The payroll survey reported that employers added 271,000 net new jobs in October, almost double the number of net jobs created in September. The household survey found unemployment falling slightly to 5.0 percent—the lowest since early 2008.

Digging below the headline figures, the details of the October report showed mostly good news. Revisions to the payroll survey showed that employers created 12,000 more jobs than previously believed in August and September. In many previous reports, the unemployment rate fell primarily because Americans left the labor force and no longer count as unemployed. In October, unemployment fell because more Americans found jobs. The overall labor force participation rate remained unchanged.

The payroll survey also showed average wages rising 9 cents an hour to $25.20. Year-over-year average hourly wages have risen 2.5 percent. Inflation has fallen to just 0.2 percent over the past year, so this nominal growth translates into decent real wage growth.

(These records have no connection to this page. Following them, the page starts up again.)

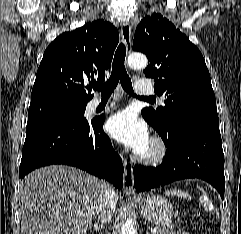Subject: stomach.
I'll return each mask as SVG.
<instances>
[{"mask_svg":"<svg viewBox=\"0 0 241 234\" xmlns=\"http://www.w3.org/2000/svg\"><path fill=\"white\" fill-rule=\"evenodd\" d=\"M139 212L147 221L163 228L169 227L173 220L172 204L160 195H149L139 200Z\"/></svg>","mask_w":241,"mask_h":234,"instance_id":"stomach-1","label":"stomach"}]
</instances>
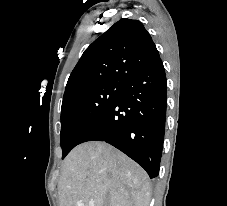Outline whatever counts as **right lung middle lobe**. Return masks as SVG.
Wrapping results in <instances>:
<instances>
[{"label":"right lung middle lobe","instance_id":"obj_1","mask_svg":"<svg viewBox=\"0 0 227 206\" xmlns=\"http://www.w3.org/2000/svg\"><path fill=\"white\" fill-rule=\"evenodd\" d=\"M122 82H107L80 90L63 99L61 108L62 158L120 96Z\"/></svg>","mask_w":227,"mask_h":206}]
</instances>
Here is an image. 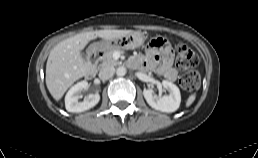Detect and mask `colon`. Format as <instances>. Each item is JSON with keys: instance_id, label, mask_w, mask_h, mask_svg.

However, this silver cloud still has a dark lining.

While overall unemployment fell, the number of long-term unemployed did not. The average unemployed worker has been jobless for 28 weeks—over six months. Before the recession, workers returned to the workforce almost twice as quickly.

The September jobs report showed the labor market losing steam. The October report shows the labor market accelerating. The truth probably lies somewhere in between.

Both the household survey and the payroll survey have statistical margins of error and fluctuate from month to month. The economy is improving, but the wounds from the Great Recession have not yet fully healed.